In Bhagavad Gita verse 5.19, Lord Krishna reveals a profound spiritual truth: those whose minds are established in equanimity have already conquered the cycle of birth and death in this very lifetime. The Sanskrit verse "ihaiva tair jitaḥ sargo yeṣāṁ sāmye sthitaṁ manaḥ" directly translates to this powerful concept - that liberation is possible while still living in this material world.
The verse builds upon the previous teaching about equal vision (samdarshina) and expands on how this equanimity leads to liberation. Krishna explains that when a person's mind is firmly established in sameness (sāmye), seeing beyond the dualities of pleasure and pain, they transcend the ordinary constraints of material existence. This is not a post-death achievement but a present reality - "ihaiva" meaning "in this very life".
Krishna further describes such individuals as flawless like Brahman - "nirdoṣaṁ hi samaṁ brahma." This flawlessness doesn't imply moral perfection but rather indicates that they've transcended the influence of the three modes of material nature. Just as Brahman, the Supreme Reality, remains untouched by material qualities, so too does the consciousness of one established in equanimity remain pure and unaffected by worldly circumstances.
Consider how most people experience life - constantly pulled between elation and depression, success and failure, praise and criticism. Their happiness depends entirely on external events. But the person Krishna describes has developed a different relationship with reality. When praised, they don't become inflated with pride; when criticized, they don't sink into despair. Their inner peace remains steady because they recognize that these dualities belong to the material realm, not to their eternal spiritual essence.

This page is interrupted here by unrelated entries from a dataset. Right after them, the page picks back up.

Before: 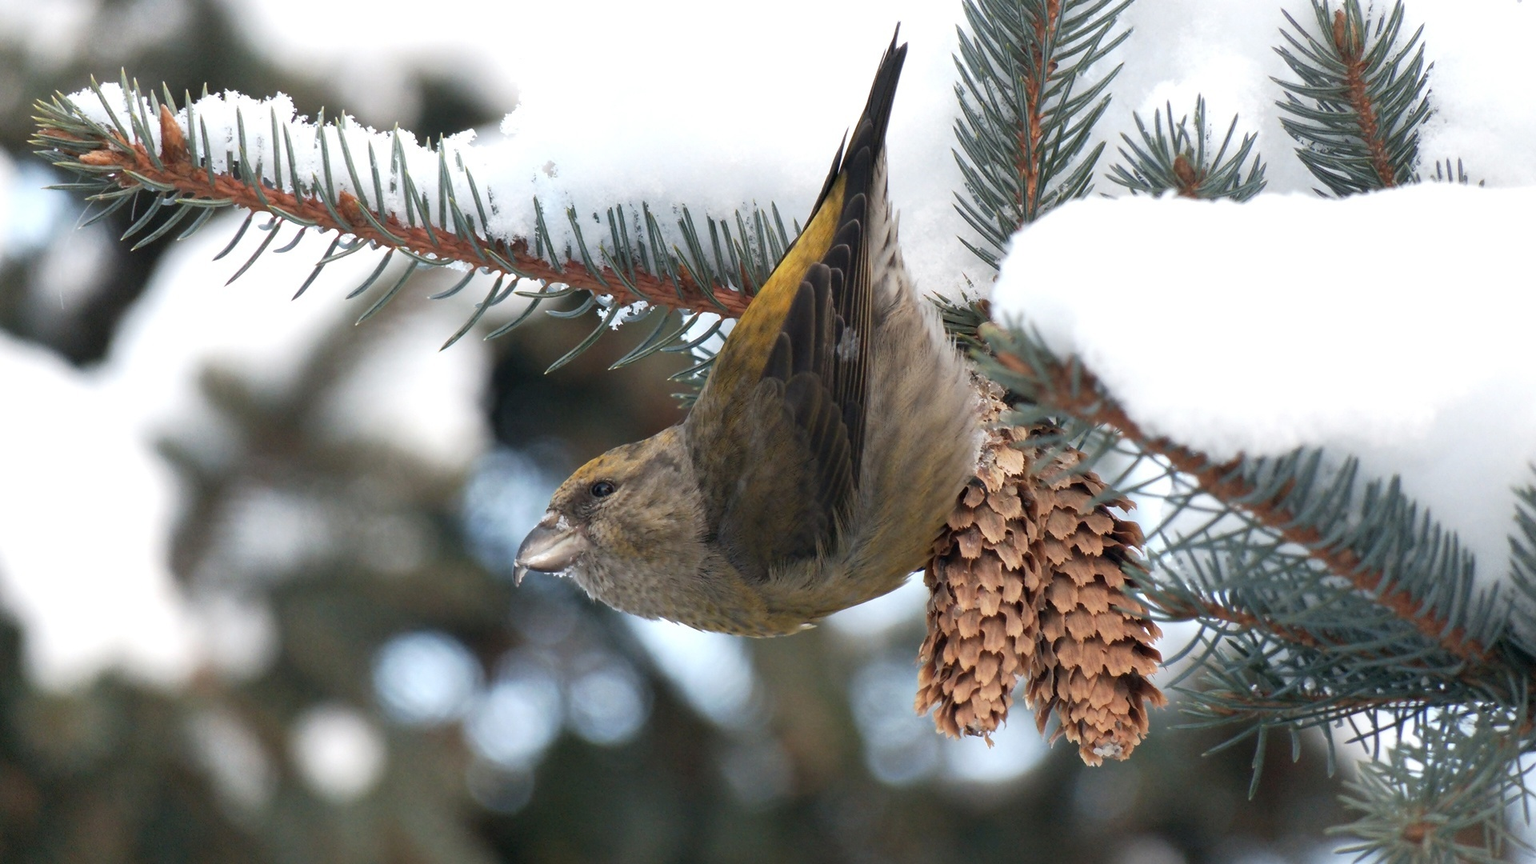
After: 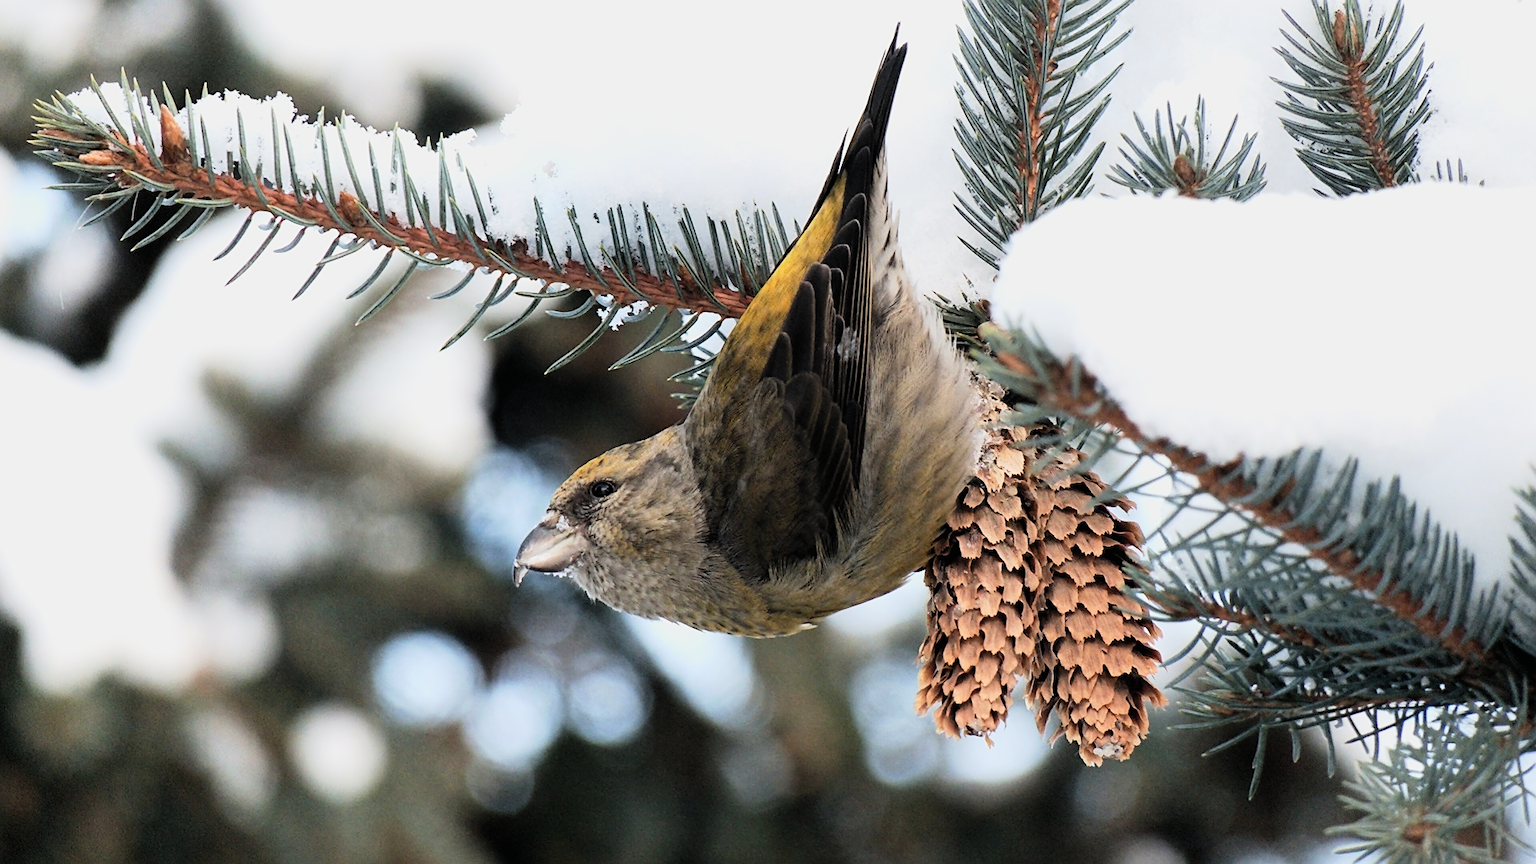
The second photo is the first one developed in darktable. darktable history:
contrast brightness saturation: contrast 0.198, brightness 0.169, saturation 0.22
sharpen: on, module defaults
filmic rgb: black relative exposure -5.03 EV, white relative exposure 3.99 EV, hardness 2.9, contrast 1.199, highlights saturation mix -31.24%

This equanimity isn't about becoming emotionally dead or indifferent. Rather, it's about recognizing the transient nature of all material phenomena while staying connected to the unchanging reality beneath. Such a person still engages fully with life but is no longer enslaved by its ups and downs. They've recognized that both pleasure and pain are temporary visitors, neither defining their true identity nor affecting their inner peace.
The final part of the verse - "tasmād brahmaṇi te sthitāḥ" - concludes that such people are already established in Brahman, the absolute spiritual reality. This isn't merely a philosophical understanding but a lived experience. By conquering the dualities of material existence through equanimity, they experience the liberation that others might think only comes after death. They live in the world but are not bound by its limitations.
This verse offers a remarkable promise - that freedom from the cycle of birth and death isn't just a future possibility but can be realized here and now through the cultivation of equanimity. When we train ourselves to remain steady amid life's inevitable fluctuations, seeing beyond surface differences to the underlying spiritual unity, we begin to taste this liberation. We start living from our true nature rather than from our conditioned reactions to external circumstances, experiencing a freedom that transcends the ordinary boundaries of material existence.